In the heart of New York City, hospitals are facing unprecedented challenges, compelling them to develop critical resource-allocation guidelines. As a Doctor From New York deeply involved in this process, I’ve gained a firsthand understanding of the agonizing decisions that must be made when healthcare resources are stretched to their limits. Initially, the prospect of implementing these guidelines was daunting, but now, actively participating in these difficult choices, my anxieties have shifted.

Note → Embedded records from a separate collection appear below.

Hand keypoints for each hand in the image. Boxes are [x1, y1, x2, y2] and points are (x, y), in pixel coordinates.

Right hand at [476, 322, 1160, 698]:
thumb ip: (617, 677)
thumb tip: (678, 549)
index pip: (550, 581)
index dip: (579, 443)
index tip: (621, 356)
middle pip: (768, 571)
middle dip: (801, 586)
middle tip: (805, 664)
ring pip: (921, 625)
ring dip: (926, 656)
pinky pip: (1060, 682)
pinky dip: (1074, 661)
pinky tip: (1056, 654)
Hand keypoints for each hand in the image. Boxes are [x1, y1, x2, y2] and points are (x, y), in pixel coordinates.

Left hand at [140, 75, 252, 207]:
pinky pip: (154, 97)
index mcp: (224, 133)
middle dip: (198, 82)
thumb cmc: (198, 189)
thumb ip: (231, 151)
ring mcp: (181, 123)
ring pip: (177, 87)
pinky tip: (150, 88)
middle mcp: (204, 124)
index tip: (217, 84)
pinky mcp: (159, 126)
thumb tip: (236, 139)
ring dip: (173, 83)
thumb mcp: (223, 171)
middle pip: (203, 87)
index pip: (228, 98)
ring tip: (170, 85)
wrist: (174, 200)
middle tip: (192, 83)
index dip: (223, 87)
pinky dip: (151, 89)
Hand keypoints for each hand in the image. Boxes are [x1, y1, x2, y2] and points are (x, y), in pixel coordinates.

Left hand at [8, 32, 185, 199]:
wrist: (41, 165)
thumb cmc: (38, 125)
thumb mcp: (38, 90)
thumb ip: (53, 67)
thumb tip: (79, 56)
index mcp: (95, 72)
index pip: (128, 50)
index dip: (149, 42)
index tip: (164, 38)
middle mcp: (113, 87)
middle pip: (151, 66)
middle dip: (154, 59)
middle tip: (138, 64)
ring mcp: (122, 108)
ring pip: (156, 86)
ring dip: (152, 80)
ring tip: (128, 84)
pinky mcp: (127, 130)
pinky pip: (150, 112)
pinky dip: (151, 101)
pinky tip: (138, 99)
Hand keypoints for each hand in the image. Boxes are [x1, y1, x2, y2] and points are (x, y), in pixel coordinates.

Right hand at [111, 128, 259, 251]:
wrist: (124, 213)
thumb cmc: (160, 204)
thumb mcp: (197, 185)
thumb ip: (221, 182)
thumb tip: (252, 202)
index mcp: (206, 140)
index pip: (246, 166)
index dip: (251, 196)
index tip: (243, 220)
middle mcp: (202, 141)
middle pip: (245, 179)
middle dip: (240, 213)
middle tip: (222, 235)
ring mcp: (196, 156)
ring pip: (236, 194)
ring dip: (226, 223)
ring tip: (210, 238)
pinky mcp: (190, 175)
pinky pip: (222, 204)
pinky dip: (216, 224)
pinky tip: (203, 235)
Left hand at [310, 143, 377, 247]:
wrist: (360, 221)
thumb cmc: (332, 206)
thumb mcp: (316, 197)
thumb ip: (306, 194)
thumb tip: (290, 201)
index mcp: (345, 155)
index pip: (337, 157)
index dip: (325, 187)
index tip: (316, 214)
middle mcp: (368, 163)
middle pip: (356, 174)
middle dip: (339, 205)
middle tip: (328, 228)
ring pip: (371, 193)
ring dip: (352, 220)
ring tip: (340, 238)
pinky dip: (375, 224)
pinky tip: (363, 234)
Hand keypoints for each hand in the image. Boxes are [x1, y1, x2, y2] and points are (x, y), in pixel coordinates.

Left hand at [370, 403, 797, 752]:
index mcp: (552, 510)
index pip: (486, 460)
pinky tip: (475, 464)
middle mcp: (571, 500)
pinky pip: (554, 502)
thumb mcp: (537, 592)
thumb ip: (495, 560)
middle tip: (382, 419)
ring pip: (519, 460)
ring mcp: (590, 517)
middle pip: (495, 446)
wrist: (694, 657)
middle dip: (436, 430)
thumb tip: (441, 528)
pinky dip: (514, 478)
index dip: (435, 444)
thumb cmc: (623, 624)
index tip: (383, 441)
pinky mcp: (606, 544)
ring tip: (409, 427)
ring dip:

The outpouring of support has been a source of profound hope. Having previously traveled to offer humanitarian aid in other regions, it is now deeply moving to witness the world turning its attention and resources towards our city. Makeshift hospitals are rapidly being established throughout New York, poised to alleviate some of the immense pressure on existing facilities. There was initial optimism, perhaps naively, that facilities like the Javits Center and the Navy hospital ship Comfort would cater to non-Covid cases. Amongst colleagues, the sentiment was wry – “everyone has the virus.” It became clear quickly that the reality of the situation would necessitate a change in approach, and indeed, policies were adjusted to accommodate the influx of Covid patients.
The arrival of healthcare professionals and essential medical equipment from across the nation is a significant boost. For those patients with a genuine chance of survival, I am increasingly confident in our capacity to provide comprehensive care. Undoubtedly, profoundly difficult choices remain. No doctor ever wants to withhold necessary treatment, but I believe that the decisions being made are grounded in rational medical judgment, reflecting a consensus among experienced physicians. We are not driven by hubris, as was unjustly alleged against those who developed earlier guidelines, but by the extensive experience that allows us to discern which patients have a realistic path to recovery and which are likely to experience prolonged and ultimately futile suffering. Even in the face of past criticisms leveled against similar approaches, the necessity and ethical grounding of these difficult decisions are becoming increasingly clear, even to previous detractors.
However, the psychological toll on healthcare providers is a serious concern, particularly for those with experience in treating combat veterans. The ethical strain of allocating scarce resources and, at times, withholding treatment can lead to significant moral injury. It is important to emphasize that when treatment must be rationed, or withheld, these decisions are almost invariably made with careful consideration and with the hope of involving families in these painful conversations. I have already had several heart-wrenching discussions with family members, carefully explaining the likely course of their loved one’s illness, the invasive nature of potential medical interventions, and the unfortunately low probability of survival. In these moments, it is crucial to offer reassurance that their feelings of guilt are unwarranted, emphasizing that I would advocate for the same course of action were it my own family member. While absolute certainty is impossible, the aim is to avoid prolonging suffering when recovery is unlikely. There is a small measure of solace in knowing that decisions are made with the intention of minimizing unnecessary pain and distress.
Reflecting on an earlier case, an elderly man intubated at the outset of this crisis, a moment before the full weight of the pandemic had descended, I find myself questioning past actions. Knowing what I know now, with the benefit of hindsight, I would have made a different choice. That ventilator could have been preserved for someone with a greater chance of recovery. I would have felt compelled to override the family’s wishes, trusting that in time, they might come to understand the agonizing context of such decisions. It is becoming increasingly evident that in many situations where aggressive medical interventions are not pursued, the reality is that these patients were unlikely to survive regardless of the measures taken.
Paradoxically, it is not these situations of withholding care, but rather witnessing death despite providing maximal treatment, that I anticipate will inflict the deepest moral wounds. It is the patients who arrive capable of conversation, with personal histories and lives still vividly present, who receive the full force of modern medicine – ventilators, critical care drugs, every available intervention – and yet succumb, alone, despite our most dedicated efforts. Witnessing this repeatedly, the sheer volume of loss, threatens to become emotionally numbing. The most profound concern is the potential erosion of our capacity to see each patient as an individual. The fear is that they will begin to merge into a collective of “breathless bodies,” indistinguishable from one another, their unique stories fading into the overwhelming sameness of their symptoms and histories. The thought that I might become the last person they see, a stranger in their final moments, and then struggle to recall them as individuals amidst the sheer volume of cases, is deeply troubling. The risk is that this extraordinary situation becomes routine, that profound human experiences become reduced to a blur of medical procedures and tragic outcomes.